Saying goodbye to the girls who were heading back to the UK
Half an hour later we climbed aboard the free bus laid on by the campsite heading to the Victoria Falls and met a lovely family from America who were living in the Democratic Republic of Congo (DRC). We soon arrived at the site and paid the entry fee of 10 pounds each.
Victoria Falls or Mosi-oa-Tunya meaning the Smoke that Thunders is a waterfall on the Zambezi river at the border of Zambia and Zimbabwe. The Zambezi is Africa’s 4th longest river and the largest flowing into the Indian Ocean. While the falls is neither the highest nor the widest waterfall in the world, it is classified as the largest, based on its width of 1,708 metres (5,604 ft) and height of 108 metres (354 ft), resulting in the world’s largest sheet of falling water. Victoria Falls is roughly twice the height of North America’s Niagara Falls and is a truly stunning sight.
The stunning falls
Where brave people do a bungee jump from!
We were interested to find out that the falls are actually receding – it is explained below in an exert from Wikipedia –
‘Over at least 100,000 years, the falls have been receding upstream through the Batoka Gorges eroding the sandstone-filled cracks to form the gorges. The river’s course in the current vicinity of the falls is north to south, so it opens up the large east-west cracks across its full width, then it cuts back through a short north-south crack to the next east-west one. The river has fallen in different eras into different chasms which now form a series of sharply zig-zagging gorges downstream from the falls. Apart from some dry sections, the Second to Fifth and the Songwe Gorges each represents a past site of the falls at a time when they fell into one long straight chasm as they do now. Their sizes indicate that we are not living in the age of the widest-ever falls.
The falls have already started cutting back the next major gorge, at the dip in one side of the “Devil’s Cataract” (also known as “Leaping Waters”) section of the falls. This is not actually a north-south crack, but a large east-northeast line of weakness across the river, where the next full-width falls will eventually form’.
A copy of an aerial photo showing the different gorges as the falls have receded
Needless to say our visit to the falls were as spectacular as we had expected – and the fact that we had cycled here was beyond our own belief!
Who’s the monkey?
We headed back to the campsite, cooked dinner and joined some of the guests for a beer. We met a lovely Dutch girl who was volunteering in a school there and spent the evening chatting with her.
Sunday 4th August
We enjoyed a lie-in and spent the day relaxing, catching up on the blog and even found time to watch a film before cooking and heading to bed for an early night ready to head into Botswana the following day.
Monday 5th August
After a good night’s sleep and a couple of days rest we woke ready to get back on the road.

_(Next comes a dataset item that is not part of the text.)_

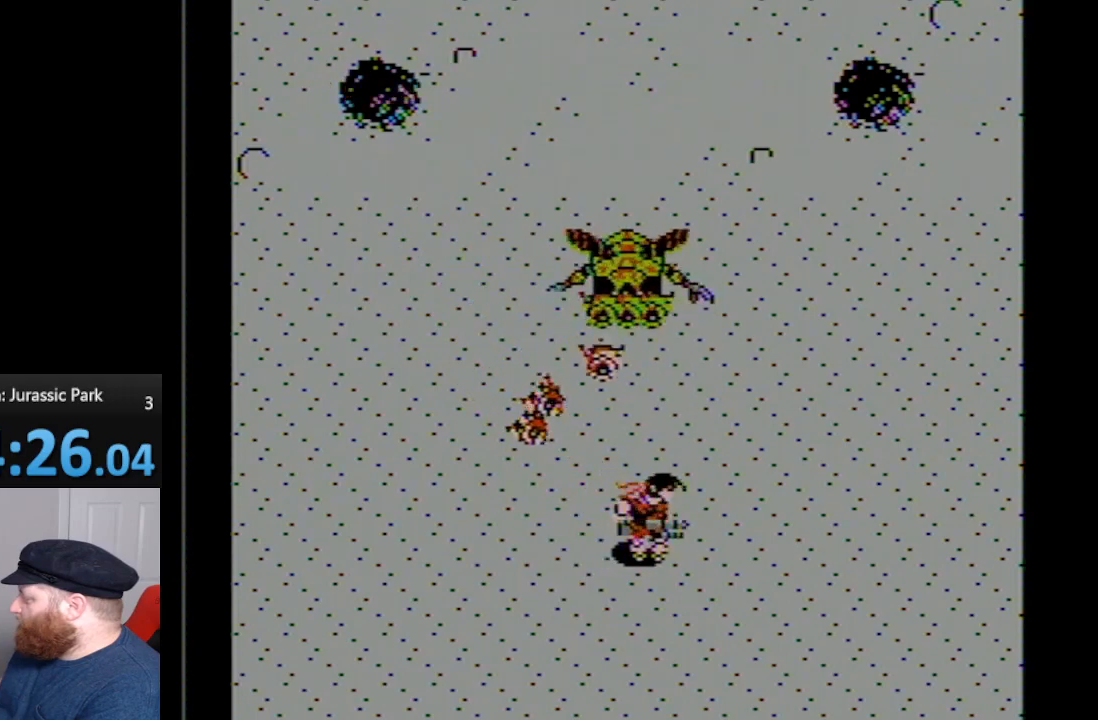
{"buttons": ["DPAD_UP", "DPAD_RIGHT"], "events": [[17, "DPAD_DOWN", "up"], [483, "DPAD_UP", "down"]]}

Everything was spread around the tent which took longer to pack than usual. We managed to send a few emails, have breakfast and say goodbye to more lovely people by 10 am which at our speed was superfast. We rode up into town heading for the border to Botswana.

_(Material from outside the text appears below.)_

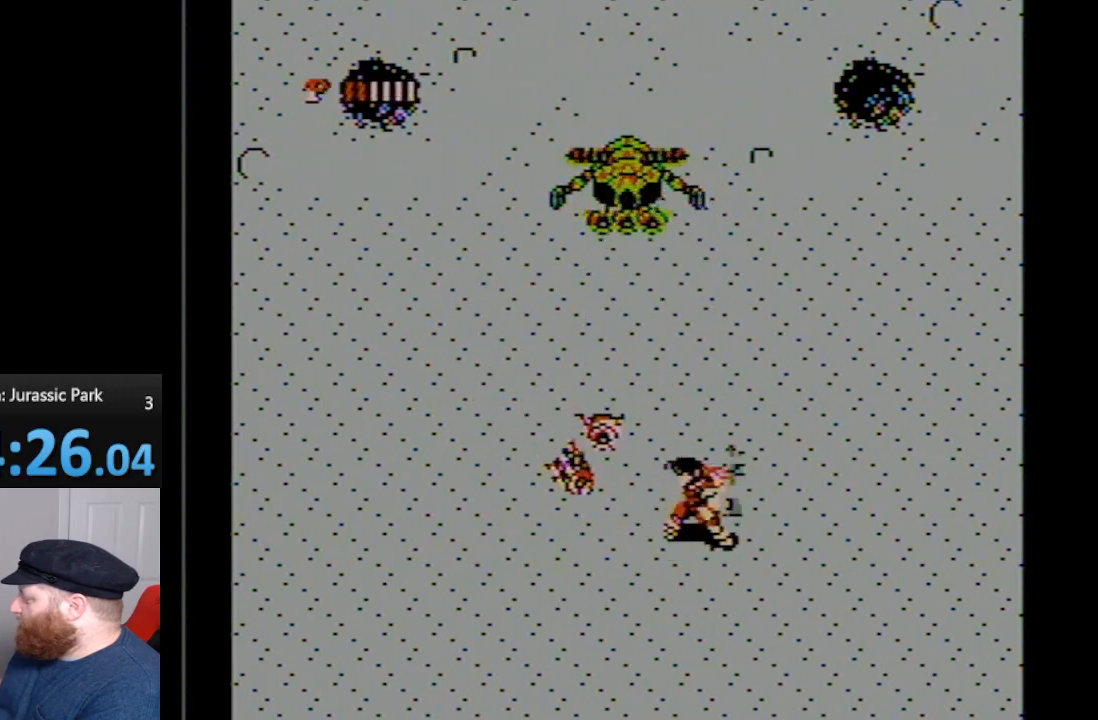
{"buttons": ["DPAD_UP"], "events": [[167, "DPAD_RIGHT", "up"]]}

The road was good with only the odd steep climb which followed the Zambezi river. We stopped a little early for lunch and not being too hungry we finished the remainder of our bread, a packet of crisps and a yogurt. There was a light breeze on our back which was nice when we were stopped, cooling us down but we still felt the heat when moving forward. We reached the junction where we turned south to the river crossing to see a long line of trucks that we later found out can wait up to 7 days before catching the ferry.
We were soon stamped out of Zambia and went looking for someone to change the last of our money. We met a South African guy called Casper who was great. He got us a good deal and offered us a place to stay in South Africa. It was great to chat but needing to catch the ferry we headed on down to the pontoon only to find we needed to buy a ticket and they only took Zambian money. With all ours changed we now had to change some back to have enough for the crossing. It didn’t take long and we were soon back by the edge of the Zambezi waiting for the pontoon to arrive. A local guy chatting to Sharon asked his mate to come and meet ‘his sister from another mother’ referring to Sharon which Tim found hilarious and asked if he was a ‘brother from another mother’.
The pontoon ferry
We crossed the short stretch of crocodile infested water and rode up the slope on to the road that led to the immigration department. Before we even reached the building warthogs ran across the road past where some monkeys were playing. It really was like entering a game park. We went to stamp into Botswana and the immigration lady asked for our bikes registration number. We replied that we didn’t have one, explaining they were bicycles but she couldn’t believe it!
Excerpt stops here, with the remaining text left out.